Mengingatkan saja, Menteri Pertanian Amran Sulaiman pernah menyampaikan adanya surplus jagung hingga 13 juta ton. Kenyataannya, para peternak kesulitasn mencapatkan jagung yang berguna sebagai pakan ternaknya.

Selanjutnya, kementan memutuskan untuk memilih utang jagung dari 2 perusahaan pakan ternak besar (feedmill), yaitu Charoen Pokphand, dan Japfa. Masing-masing sebanyak 5 ribu ton untuk memenuhi kebutuhan peternak dalam negeri.

Ihwal pinjaman jagun ini, diakui Direktur Perbibitan dan Produksi Ternak (Dirbitpro) Kementan, Sugiono. Ia mengungkapkan, pinjaman masing-masing sebanyak 5 ribu ton kepada tiap feedmill tersebut dikarenakan memang sudah ada kekurangan jagung di lapangan. Sementara itu, impor jagung yang direkomendasikan Kementan membutuhkan waktu cukup lama untuk sampai ke Tanah Air.

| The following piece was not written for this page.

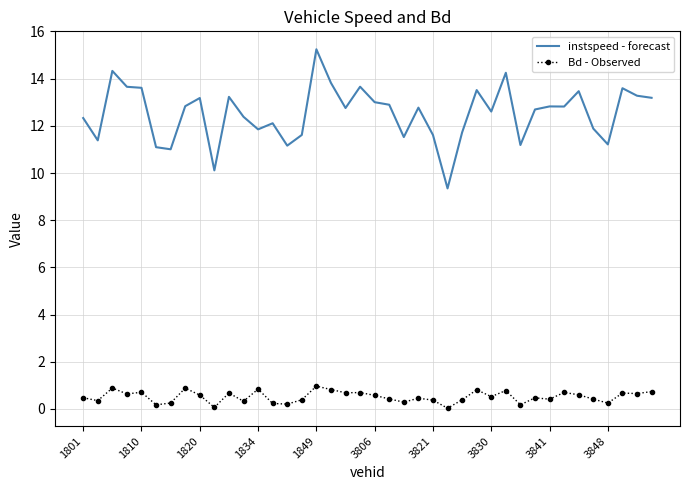

Rank the series by their maximum value, from lowest to highest.

Bd - Observed, instspeed - forecast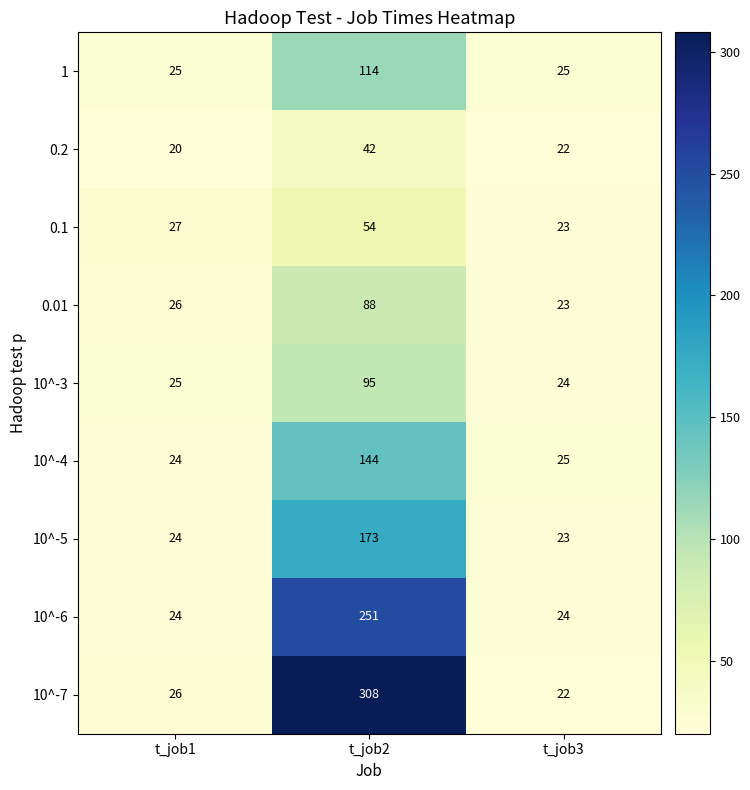

At which label does 0.2 first exceed 22?

t_job2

"Ini kan tetap ayam kudu makan jagung, nggak bisa menunggu. Jadi, kita meminjam dulu. Di lapangan memang tidak mencukupi jadi melakukan peminjaman dulu ya," ungkapnya kepada wartawan, Kamis (15/11/2018).

Nantinya, pinjaman jagung dari dua feedmill tersebut, diserahkan kepada Perum Bulog untuk disalurkan kepada peternak dengan harga Rp4 ribu per kilogram. Dan, utang jagung akan dikembalikan ketika impor jagung sebanyak 100 ribu ton tiba.